Sunday, November 12, 2006
Thanksgiving and Wine, Part 2: Some Specific Recommendations
If you haven't already bought your wines for Thanksgiving, you're probably starting to think about it right about now. This is a great week to make some decisions and purchases, because the crowds haven't yet started to build and the shelves are still relatively well-stocked. What follows are some specific, fruit-forward, budget-friendly recommendations of wines that I think would go well with the Big Meal. (vintage image from Caaren Charles)
I've had all of these wines sometime during the past year, and kept tasting notes for them (long before I started blogging here) so I've checked to make sure that those listed are still available.
I broke the recommendations into three categories (whites, reds, and sparkling wines) and indicated a general price range so you can figure out which are best for your budget. The range is based on prices I found on Wine-Searcher. Of course, prices in your area may be different from those indicated here.
2004 Hugel et Fils Gentil ($5-$10): A very good gewurztraminer with crisp apple notes and a sweet impression. Pale straw in color, with appealing apple and floral aromas. Will be excellent with a traditional meal, or with a meal where there are spicy side-dishes.
2005 Kim Crawford Sauvignon Blanc ($10-15): Pale, almost translucent in color, with grass, melon, and grapefuit on the palate. Not as fragrant as some sauvignon blancs, it is still more complex and interesting than most at this price point. Zingy enough to cut through the heavy foods, but not at all acidic.
2004 Voss Sauvignon Blanc ($10-$15): A nice sauvignon blanc, if a bit one dimensional, with predominantly pink grapefruit aromas and palate. This wine has a little bit of herbal freshness, so will go well with meals that use traditional spices (thyme, parsley, sage). Clean and crisp.
2004 Sollner Danubio Gruner Veltliner ($10-$15): For a full tasting note, see my earlier post.
2004 Dry Creek Vineyard Dry Chenin Blanc ($10-$15): Pale straw color, lemony upfront then a sweet undertone that keeps it brisk and fresh. Would be particularly good with spicier sides and smoked turkey.
2003 Rutherford Hill Chardonnay ($15-$20): Pale straw color, with a very faint aroma of lemons and pears. On the palate, citrus and mineral notes with a tiny bit of butter around the edges. Crisp, clean chardonnay with no bitter or oaky flavors to cause problems with all those flavors on the table.
2004 Sineann Pinot Gris ($15-$20): Delicious.

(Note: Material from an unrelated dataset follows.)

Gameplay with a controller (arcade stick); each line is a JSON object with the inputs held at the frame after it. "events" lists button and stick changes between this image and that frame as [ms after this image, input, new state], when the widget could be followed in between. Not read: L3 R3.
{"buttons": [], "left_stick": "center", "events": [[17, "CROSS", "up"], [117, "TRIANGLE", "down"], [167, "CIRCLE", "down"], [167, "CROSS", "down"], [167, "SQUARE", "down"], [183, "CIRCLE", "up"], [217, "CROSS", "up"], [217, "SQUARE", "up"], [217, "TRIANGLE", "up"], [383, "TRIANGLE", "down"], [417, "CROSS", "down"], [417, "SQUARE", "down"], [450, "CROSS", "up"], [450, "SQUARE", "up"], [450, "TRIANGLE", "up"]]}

Like biting into a golden delicious apple, tart and sweet at the same time. Appley rather than lemony, it's not entirely characteristic of the varietal but it works. No bitter edges, so its easy to pair with a wide range of foods.
2002 Georges Duboeuf Fleurie ($10-$15): Extremely good beaujolais wine. Light and fruity red, with raspberries and some depth as a result of the bottle age. Most gamay wines are for drinking straight away, but this one has staying power due to the excellent vintage. Perfect for roasted turkey, dark meat turkey, mushroom dishes, and robust holiday foods.
2004 Castle Rock Pinot Noir Monterey ($10-$15): Richer and more nuanced than most pinots at this price point, this ruby wine had earthy and berry flavors and a good finish that was spicy and drew you back for more.
2005 Mark West Pinot Noir Central Coast ($10-$15): This was a juicy, fruity pinot noir. When you first open it, the aroma can be hot and alcoholic, so open it before the meal and let those aromas blow off. After 20 minutes or so, it will smell like red raspberry with a tiny bit of underlying red currant. Crushed raspberry in color, the wine's palate was silky and raspberry as well. A bit of meatiness in the finish made it linger. Not as spicy and rich as the Castle Rock described above.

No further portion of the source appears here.